Testo.
====

Una recensione di un libro che vuole cambiare il modo in cui guardiamo il mondo**
C’è un’immagine, nelle prime pagine di Capitalismo cannibale, che funziona come un pugno nello stomaco: il capitalismo contemporaneo è come un uroboro, il serpente che divora la propria coda.
Per Nancy Fraser, una delle più influenti filosofe critiche del nostro tempo, questa non è solo una metafora brillante: è la diagnosi di un sistema programmato per mangiare tutto ciò che gli permette di esistere — società, natura, lavoro umano, istituzioni democratiche.
Il suo libro, potente e lucido, è un tentativo di mappare le crepe profonde del nostro presente, mostrando che le crisi che viviamo — pandemia, precarietà, catastrofe ecologica, razzismo strutturale, collasso democratico — non sono eventi isolati ma sintomi di un’unica malattia sistemica.
Un capitalismo che divora tutto: le quattro ferite
Fraser introduce l’espressione “capitalismo cannibale” per indicare un modello sociale che si alimenta distruggendo le sue stesse condizioni di sopravvivenza. E lo fa individuando quattro grandi ferite, quattro campi saccheggiati dall’economia orientata al profitto:
1. La ferita della cura
Il capitalismo vive sulle spalle del lavoro umano non pagato o sottopagato: la cura dei figli, degli anziani, delle persone fragili, ma anche il lavoro domestico e comunitario.
Fraser mostra come questo immenso “ecosistema di cura” venga continuamente spremuto e svalutato, fino a portarlo al limite del collasso.
2. La ferita della natura
Dalla rivoluzione industriale ai disastri climatici contemporanei, la logica del profitto ha trasformato il pianeta in una risorsa inesauribile — che però non lo è.

====

Attività richiesta 1.
Rispondi alle seguenti domande sulla recensione di Capitalismo cannibale.
(a) A quale figura viene paragonato il capitalismo contemporaneo nelle prime pagine del libro?
(b) Quante grandi ferite individua Fraser?
(c) Secondo la recensione, quale logica ha trasformato il pianeta in una risorsa inesauribile?
Attività richiesta 2.
Traduci in inglese questa frase della recensione: "Il capitalismo vive sulle spalle del lavoro umano non pagato o sottopagato: la cura dei figli, degli anziani, delle persone fragili, ma anche il lavoro domestico e comunitario."
Attività richiesta 3.
Elenca tutte le crisi che, secondo la recensione, viviamo e che sono sintomi di un'unica malattia sistemica.
I record non hanno alcun legame con la recensione.

====

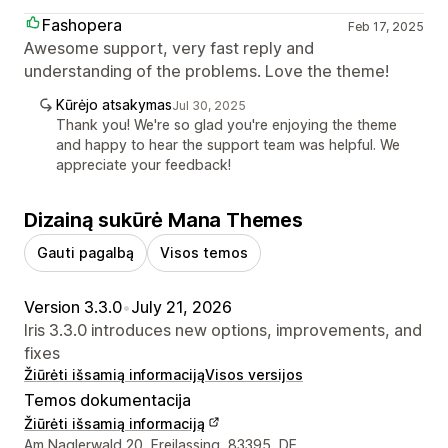
Fashopera
Feb 17, 2025
Awesome support, very fast reply and
understanding of the problems. Love the theme!
Kūrėjo atsakymas
Jul 30, 2025
Thank you! We're so glad you're enjoying the theme
and happy to hear the support team was helpful. We
appreciate your feedback!
Dizainą sukūrė Mana Themes
Gauti pagalbą
Visos temos
Version 3.3.0
•
July 21, 2026
Iris 3.3.0 introduces new options, improvements, and
fixes
Žiūrėti išsamią informaciją
Visos versijos
Temos dokumentacija
Žiūrėti išsamią informaciją
Kūrėjo kontaktiniai duomenys
Am Naglerwald 20, Freilassing, 83395, DE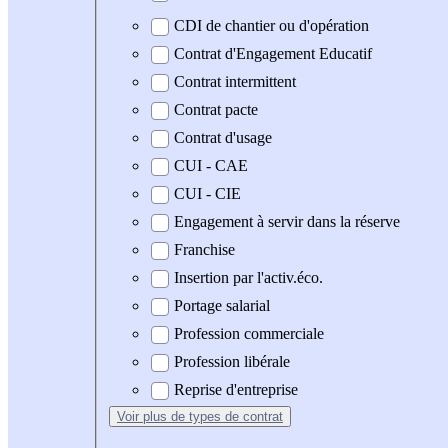
CDI de chantier ou d'opération
Contrat d'Engagement Educatif
Contrat intermittent
Contrat pacte
Contrat d'usage
CUI - CAE
CUI - CIE
Engagement à servir dans la réserve
Franchise
Insertion par l'activ.éco.
Portage salarial
Profession commerciale
Profession libérale
Reprise d'entreprise
Voir plus
de types de contrat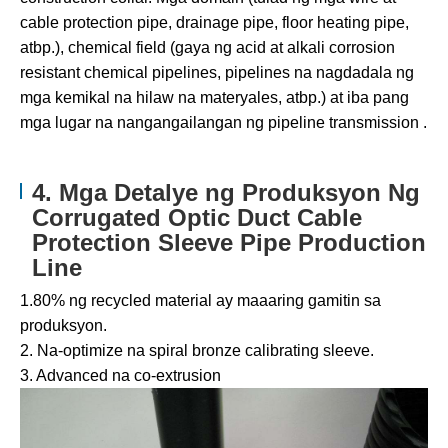
cable protection pipe, drainage pipe, floor heating pipe,
atbp.), chemical field (gaya ng acid at alkali corrosion
resistant chemical pipelines, pipelines na nagdadala ng
mga kemikal na hilaw na materyales, atbp.) at iba pang
mga lugar na nangangailangan ng pipeline transmission .
4. Mga Detalye ng Produksyon Ng
Corrugated Optic Duct Cable
Protection Sleeve Pipe Production
Line
1.80% ng recycled material ay maaaring gamitin sa
produksyon.
2. Na-optimize na spiral bronze calibrating sleeve.
3. Advanced na co-extrusion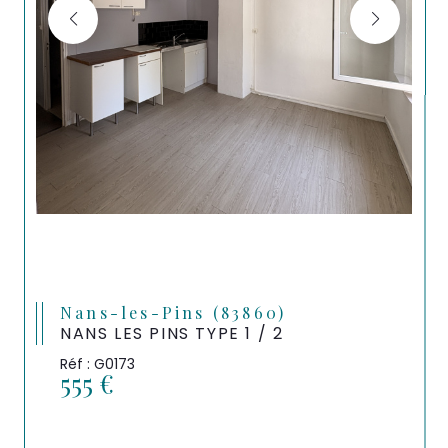
Nans-les-Pins (83860)
NANS LES PINS TYPE 1 / 2
Réf : G0173
555 €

====

Soluzione 1.
(a) All'uroboro, il serpente che divora la propria coda.
(b) Quattro.
(c) La logica del profitto.

Soluzione 2.
Capitalism lives off the backs of unpaid or underpaid human labor: the care of children, of the elderly, of vulnerable people, but also domestic and community work.

Soluzione 3.
- pandemia
- precarietà
- catastrofe ecologica
- razzismo strutturale
- collasso democratico